Leukocytes rolling on atherosclerotic endothelium are primarily of myelomonocytic origin. A: Leukocyte rolling in rhodamine 6G (R6G)-treated ApoE^−/− mice (n = 17) and untreated ApoE^−/−/Lys^EGFP/EGFP mice (n = 25). Rolling was analyzed in a 100 × 100 μm endothelial surface area on shoulder regions of plaque (P = 0.62). B: Leukocyte rolling flux in ApoE^−/−/Lys^EGFP/EGFP mice before and after treatment with R6G (n = 5, P = 0.59).

Figure 6

Neutrophils account for most leukocyte–endothelial interactions in shoulder regions on lesions.
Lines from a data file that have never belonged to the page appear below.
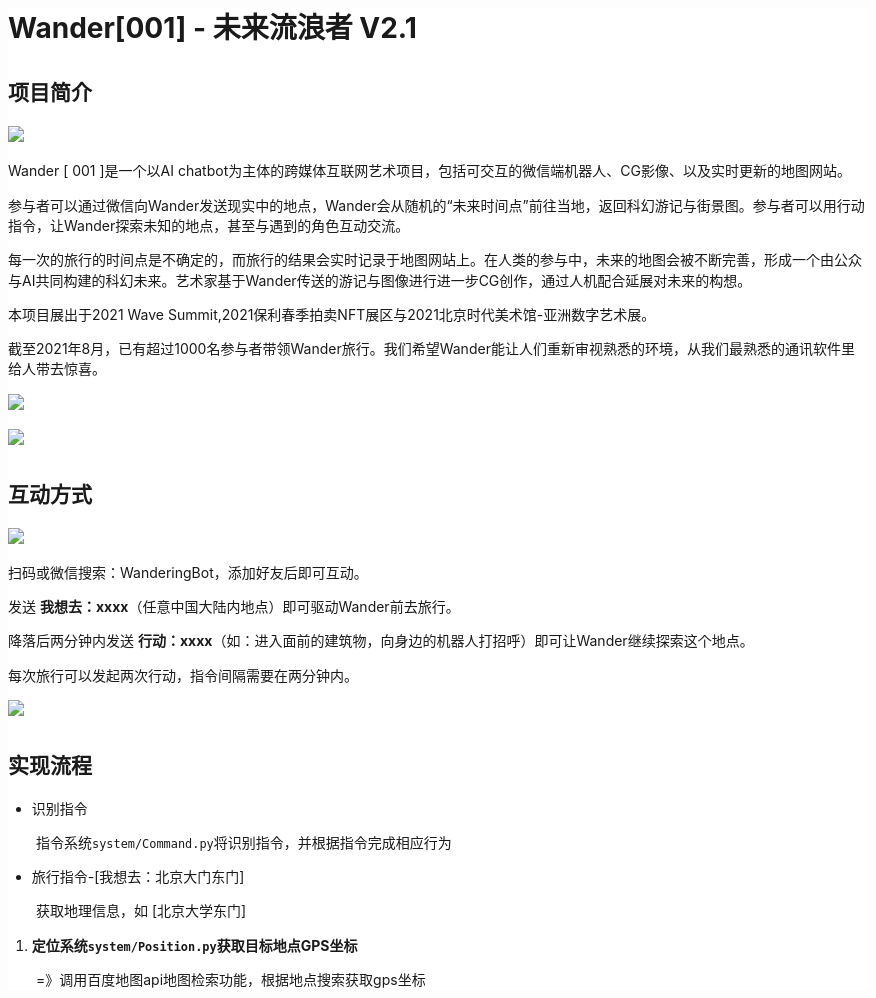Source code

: # Wander[001] - 未来流浪者 V2.1

## 项目简介
![](https://ai-studio-static-online.cdn.bcebos.com/2e326e69cda648f494da2493e45e0422ad073ddb8d644b7482dd5a1fa753b93e)


Wander [ 001 ]是一个以AI chatbot为主体的跨媒体互联网艺术项目，包括可交互的微信端机器人、CG影像、以及实时更新的地图网站。

参与者可以通过微信向Wander发送现实中的地点，Wander会从随机的“未来时间点”前往当地，返回科幻游记与街景图。参与者可以用行动指令，让Wander探索未知的地点，甚至与遇到的角色互动交流。

每一次的旅行的时间点是不确定的，而旅行的结果会实时记录于地图网站上。在人类的参与中，未来的地图会被不断完善，形成一个由公众与AI共同构建的科幻未来。艺术家基于Wander传送的游记与图像进行进一步CG创作，通过人机配合延展对未来的构想。

本项目展出于2021 Wave Summit,2021保利春季拍卖NFT展区与2021北京时代美术馆-亚洲数字艺术展。

截至2021年8月，已有超过1000名参与者带领Wander旅行。我们希望Wander能让人们重新审视熟悉的环境，从我们最熟悉的通讯软件里给人带去惊喜。


![](https://ai-studio-static-online.cdn.bcebos.com/d328d550219c460493b366faada55357d16ea57d8d2c4ef98493d132c279505d)


![](https://ai-studio-static-online.cdn.bcebos.com/5f8bea0f553648d18de58cef499fa0e9a10082c9b9c9403db9137e6bf4c3bdff)



 ## 互动方式

![](https://ai-studio-static-online.cdn.bcebos.com/4688d4bd1751404d98b33bc0649fceeed71d23941dfa4fe0945eff12a89d9a5d)


扫码或微信搜索：WanderingBot，添加好友后即可互动。

发送 **我想去：xxxx**（任意中国大陆内地点）即可驱动Wander前去旅行。

降落后两分钟内发送 **行动：xxxx**（如：进入面前的建筑物，向身边的机器人打招呼）即可让Wander继续探索这个地点。

每次旅行可以发起两次行动，指令间隔需要在两分钟内。


![](https://ai-studio-static-online.cdn.bcebos.com/bec2e5ba2ad3449f82d84231170b792909b2d53109c54c53bf0f85867593b848)





## 实现流程
* 识别指令

&emsp;&emsp;指令系统`system/Command.py`将识别指令，并根据指令完成相应行为


* 旅行指令-[我想去：北京大门东门]

&emsp;&emsp;获取地理信息，如 \[北京大学东门\]

1. **定位系统`system/Position.py`获取目标地点GPS坐标**

&emsp;&emsp;=》调用百度地图api地图检索功能，根据地点搜索获取gps坐标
Leukocyte rolling flux in ApoE^−/− mice (A) or hApoB100/LDLR^−/− mice (B) after BMT with Lys^EGFP/EGFP (fluorescent neutrophils and monocytes, n = 6 and 4) or CX3CR1^EGFP/EGFP (fluorescent monocytes, n = 7 and 4) bone marrow before and after treatment with R6G. C: Leukocyte rolling on atherosclerotic endothelium after depletion of circulating monocytes (n = 5) or neutrophils (n = 5). **P < 0.01, ***P < 0.0001.